Intentieverklaring Kleine Nete
Cathy Berx, voorzitter: De leden van de Opvolgingscommissie was gevraagd te reageren op het voorstel van intentieverklaring tegen 15 september 2013. We hebben heel wat positieve reacties ontvangen en verschillende lokale besturen schoven concrete projecten naar voor. We mogen dit niet laten liggen. Er waren ook enkele fundamentele bedenkingen. Die hebben te maken met de gehanteerde begrippen: sommigen beschouwen die als te vaag en vrezen dat er een verborgen agenda achter zit. Ze zouden ook te veel ruimte voor interpretatie laten, zodat onvoldoende zeker en precies is waartoe men zich engageert.
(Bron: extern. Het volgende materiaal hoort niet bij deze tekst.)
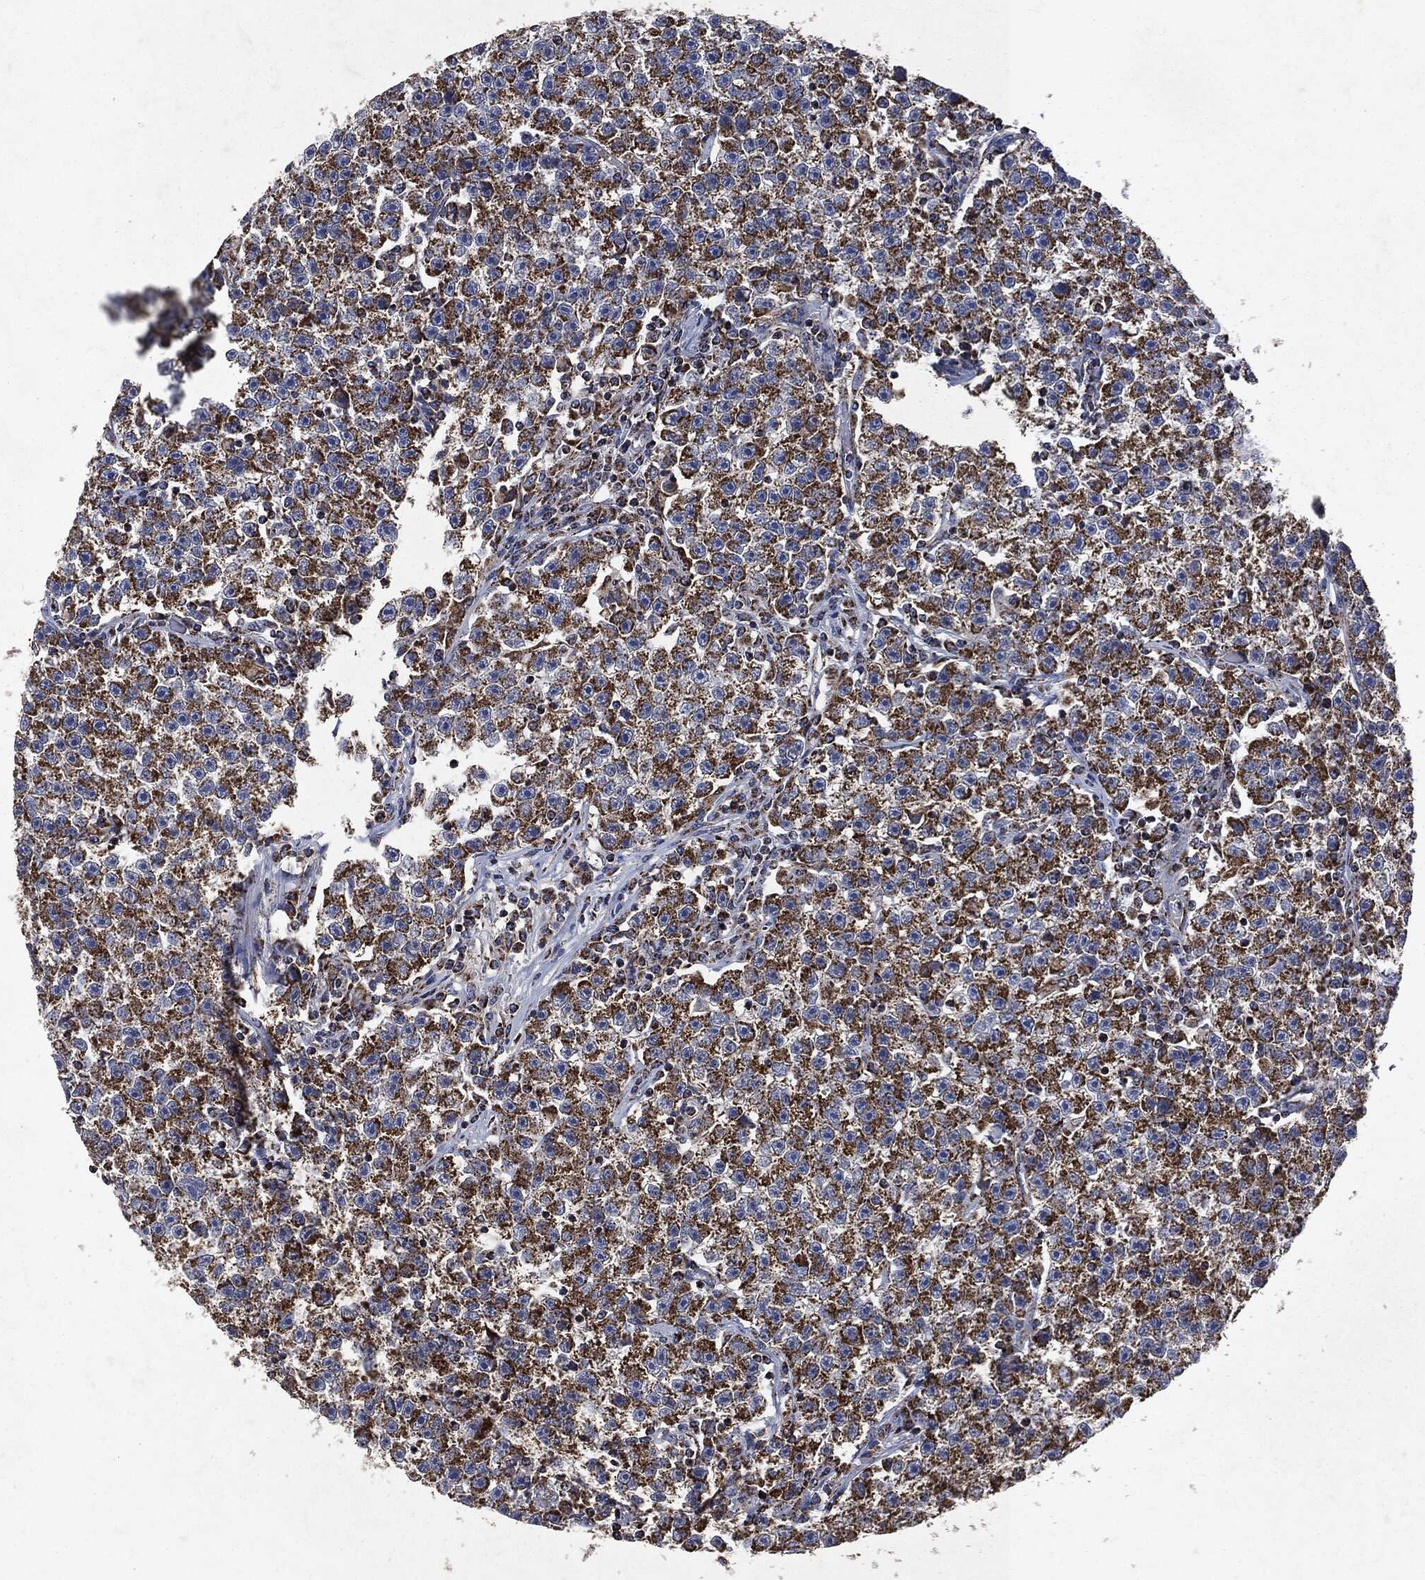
{"staining": {"intensity": "strong", "quantity": ">75%", "location": "cytoplasmic/membranous"}, "tissue": "testis cancer", "cell_type": "Tumor cells", "image_type": "cancer", "snomed": [{"axis": "morphology", "description": "Seminoma, NOS"}, {"axis": "topography", "description": "Testis"}], "caption": "There is high levels of strong cytoplasmic/membranous staining in tumor cells of testis seminoma, as demonstrated by immunohistochemical staining (brown color).", "gene": "RYK", "patient": {"sex": "male", "age": 22}}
De bedoeling is en blijft om echte en waarachtige co-productie te realiseren voor deze belangrijke vallei met maximaal oog voor de belangen van alle actoren en een zo groot mogelijke betrokkenheid van alle actoren (en dus ook oog voor de meerwaarde voor alle actoren). We blijven onderhandelen met de stakeholders en betrokkenen die twijfels hadden. Tegen de volgende Opvolgingscommissie werken we een nieuw voorstel uit dat de, al dan niet gegronde, vrees kan wegnemen en toch voldoende ambitieus blijft voor de vallei.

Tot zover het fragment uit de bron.